___ Podany fragment ___

Pancakes pomarańczowe z syropem klonowym

Subtelne konary szkoły baletowej podtrzymują wieczorną ulicę Dietla. Kamienica Orhensteina zszywa parkową arterię ze Stradomiem. Rozostrzone mgłą światła ślizgają się po powierzchni przymkniętych powiek. Zmęczone twarze rodem z Absyntu Degas przesuwają się jak przezrocza w latarni magicznej. W wykutych na kształt onirycznych kasztanowców kamienicach rozbłyskują powidoki wiekowego życia. Rdzawe miasto osiada we wnęce snu, gotowe na okrycie się miękkością.
Pancakes pomarańczowe z syropem klonowym
– 2 szklanki mąki pszennej
– 3 jajka
– 500 ml zsiadłego mleka
– 70 g masła
– 50 g cukru
– skórka otarta z pomarańczy
– proszek do pieczenia

– dżem pomarańczowy

– 2 pomarańcze
– kardamon 
– anyż gwiazdkowy
– 500 g cukru trzcinowego

– syrop klonowy
1. Białka ubijamy na sztywną pianę. Żółtka ucieramy na puch z cukrem i miękkim masłem.

___ Lista wierszy ___

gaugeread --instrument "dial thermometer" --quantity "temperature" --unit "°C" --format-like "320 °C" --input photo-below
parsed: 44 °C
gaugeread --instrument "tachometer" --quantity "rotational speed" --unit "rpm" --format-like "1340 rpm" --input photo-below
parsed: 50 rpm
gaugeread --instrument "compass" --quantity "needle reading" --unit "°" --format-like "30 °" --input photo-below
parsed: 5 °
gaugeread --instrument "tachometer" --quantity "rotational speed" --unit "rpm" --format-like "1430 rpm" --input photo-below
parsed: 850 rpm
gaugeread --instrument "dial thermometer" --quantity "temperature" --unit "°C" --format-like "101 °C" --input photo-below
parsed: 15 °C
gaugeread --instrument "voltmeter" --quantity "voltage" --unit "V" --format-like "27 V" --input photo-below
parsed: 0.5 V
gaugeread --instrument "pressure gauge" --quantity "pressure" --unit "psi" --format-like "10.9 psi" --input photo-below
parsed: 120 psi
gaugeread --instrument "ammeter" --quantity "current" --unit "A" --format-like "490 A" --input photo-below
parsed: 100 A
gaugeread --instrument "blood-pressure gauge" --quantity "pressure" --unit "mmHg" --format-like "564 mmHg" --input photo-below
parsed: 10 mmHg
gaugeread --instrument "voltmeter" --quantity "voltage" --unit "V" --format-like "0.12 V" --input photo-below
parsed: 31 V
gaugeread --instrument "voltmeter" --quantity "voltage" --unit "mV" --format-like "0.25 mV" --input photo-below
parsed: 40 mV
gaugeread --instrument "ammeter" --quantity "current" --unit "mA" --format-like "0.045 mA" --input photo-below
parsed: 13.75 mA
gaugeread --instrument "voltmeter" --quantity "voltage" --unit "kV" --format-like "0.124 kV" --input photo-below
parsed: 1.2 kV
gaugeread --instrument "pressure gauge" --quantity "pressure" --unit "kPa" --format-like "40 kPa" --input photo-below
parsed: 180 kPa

___

◆ Zadania do wykonania:
1. Wypisz z podanego fragmentu wszystkie składniki, których ilość jest podana w gramach, razem z tą ilością.
2. Ułóż wiersze z listy, od pierwszego wiersza listy do wiersza zawierającego „parsed: 100 A” włącznie, jako tabelę Markdown z kolumnami „Lp.” i „Treść”. Puste wiersze pomiń.

◆ Odpowiedzi do zadań:
1.
- 70 g masła
- 50 g cukru
- 500 g cukru trzcinowego

2.
| Lp. | Treść |
|---|---|
| 1 | gaugeread --instrument "dial thermometer" --quantity "temperature" --unit "°C" --format-like "320 °C" --input photo-below |
| 2 | parsed: 44 °C |
| 3 | gaugeread --instrument "tachometer" --quantity "rotational speed" --unit "rpm" --format-like "1340 rpm" --input photo-below |
| 4 | parsed: 50 rpm |
| 5 | gaugeread --instrument "compass" --quantity "needle reading" --unit "°" --format-like "30 °" --input photo-below |
| 6 | parsed: 5 ° |
| 7 | gaugeread --instrument "tachometer" --quantity "rotational speed" --unit "rpm" --format-like "1430 rpm" --input photo-below |
| 8 | parsed: 850 rpm |
| 9 | gaugeread --instrument "dial thermometer" --quantity "temperature" --unit "°C" --format-like "101 °C" --input photo-below |
| 10 | parsed: 15 °C |
| 11 | gaugeread --instrument "voltmeter" --quantity "voltage" --unit "V" --format-like "27 V" --input photo-below |
| 12 | parsed: 0.5 V |
| 13 | gaugeread --instrument "pressure gauge" --quantity "pressure" --unit "psi" --format-like "10.9 psi" --input photo-below |
| 14 | parsed: 120 psi |
| 15 | gaugeread --instrument "ammeter" --quantity "current" --unit "A" --format-like "490 A" --input photo-below |
| 16 | parsed: 100 A |